**TEXT FOR ANALYSIS**.
=== Section Start ===

As the final exam approached the instructors asked his peers to go over the
exam he had written up to which they replied something like, "you can't give
this to your class, it's too hard and they will all fail and that will make
you look bad." The instructor was worried, decided his students could hack it
and gave them the exam despite of peer unease. Upon grading the exam, a higher
than "normal" proportion (as measured from years previous) of the class left
with higher grades and greater grasp of material.

Now hopefully someone knows what I'm talking about so I can re-read that
account.

------
lifeisstillgood
I am willing to bet a largeish sum of money that had such a test been around
for literacy sometime in 1870 when mass education in the uk started in
earnest, we would have found a double hump of people who had a consistent
mental model of sentence construction, story arcs, past and future tenses.

The fact almost everyone has same mental model now is down to very early age
education. When your parents are literate you will be too.

It's possible this test could be done today in countries with terribly low
rates of literacy

------
neilk
I agree that there probably is a sharp distinction between people who can keep
very rigid rules in their head, and project forwards to anticipate what will
happen, and lastly also reason backwards from a desired state to figure out
the necessary instructions.

The question is whether this can be taught. When I read the study I see
another possible conclusion; that we haven't sufficiently prepared everyone
for the basic reality of computing -- that this is about arbitrary machine
rules, and how to think about them.

Some of us may come into the world having that 'mechanistic' worldview, or
perhaps some early experiences teach it to some earlier than others.

But we're evolved to deal with organic environments. Where precise definition
and full knowledge aren't possible, so instead we have fuzzier categories and
flexible responses. Where everything intelligent in the environment can be
negotiated with, using empathy. In programming 101 you have to abandon that
mindset.

=== Section End ===

**THE DATA**.
=== Section Start ===

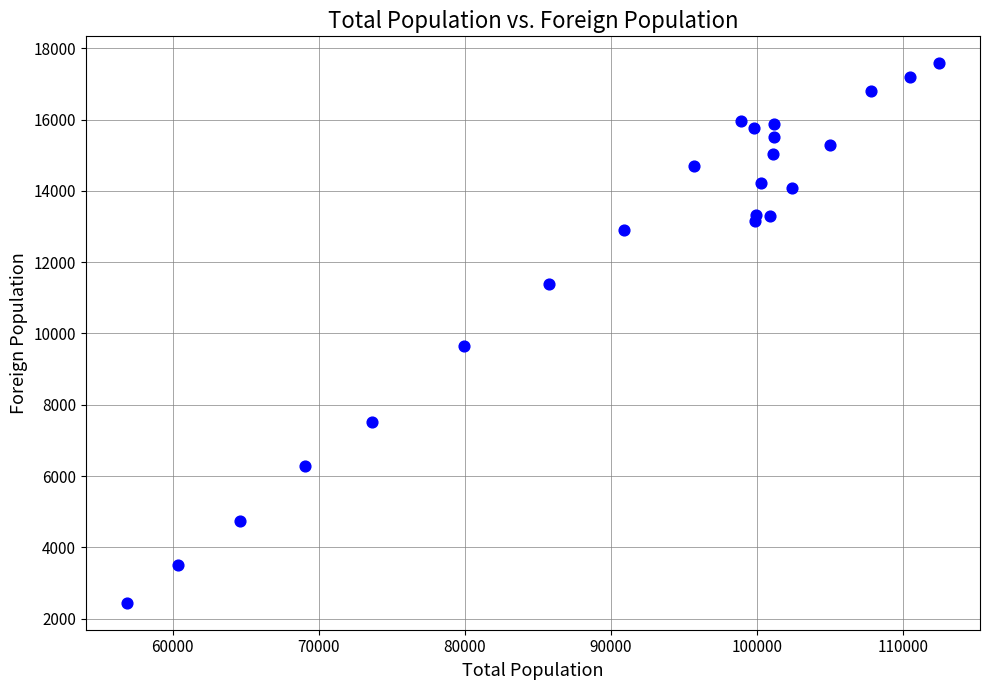

What Y value in the scatter plot is closest to 10012?

9654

=== Section End ===

**BRIEF 1**.
Answer these questions about the forum thread on learning to program:
(a) In what year does the commenter lifeisstillgood say mass education in the UK started in earnest?
(b) According to neilk, what kind of environments are we evolved to deal with?
(c) What did the peers warn would happen to the class if the final exam were given?
**BRIEF 2**. From the forum thread on learning to program, pull out everything from "Now hopefully someone" down to "and future tenses.", copied word for word.
**BRIEF 3**. Write what comes next in the forum thread on learning to program, picking up right after its last sentence.
The material is separate from the forum thread and has no connection to it.

**TASK OUTPUT 1**.
(a) 1870
(b) Organic environments
(c) They would all fail.

**TASK OUTPUT 2**.
Now hopefully someone knows what I'm talking about so I can re-read that
account.

------
lifeisstillgood
I am willing to bet a largeish sum of money that had such a test been around
for literacy sometime in 1870 when mass education in the uk started in
earnest, we would have found a double hump of people who had a consistent
mental model of sentence construction, story arcs, past and future tenses.

**TASK OUTPUT 3**.
------
leoedin
I had a Matlab programming class in my first year of a mechanical engineering
degree. What was painfully obvious to me then was that the people with
programming experience (some of us had done some sort of computing or computer
science course at school) excelled - I got 100% in the course, many of my
friends got 95%+ (which in the UK, where 80% is considered excellent, is a
very good mark).

Many others really, really floundered. They had no clue what they were doing.
I finished the task in about a 1/3 of the time, others were working right up
to the deadline and ended up getting 50% or so.

I'm not an excellent programmer. My skills might be above the average in
mechanical engineering, but that really isn't saying much. I'd bet that double
hump is less to do with some innate ability and more to do with exposure to
programming at a younger age.

------
sunils34
It's really all about how you teach programming. My first exposure to
programming was in high school where a math teacher who had never coded a day
in her life was thrown into the position for some extra cash. I witnessed the
dichotomy first hand here--and I was clearly in the wrong bell-curve. But that
summer, I attended a summer program where it was taught properly. First
explaining the context and history of programming, and then exposing us to
real world applications. This had a huge rate of success for everyone in that
program.

I don't think that the goats will ever go away, but I do think that if taught
properly, that the ratio of people who understand to those who don't can be on
the order of someone who understands an art history class to someone who
doesn't-- or any other area of specialization for that matter.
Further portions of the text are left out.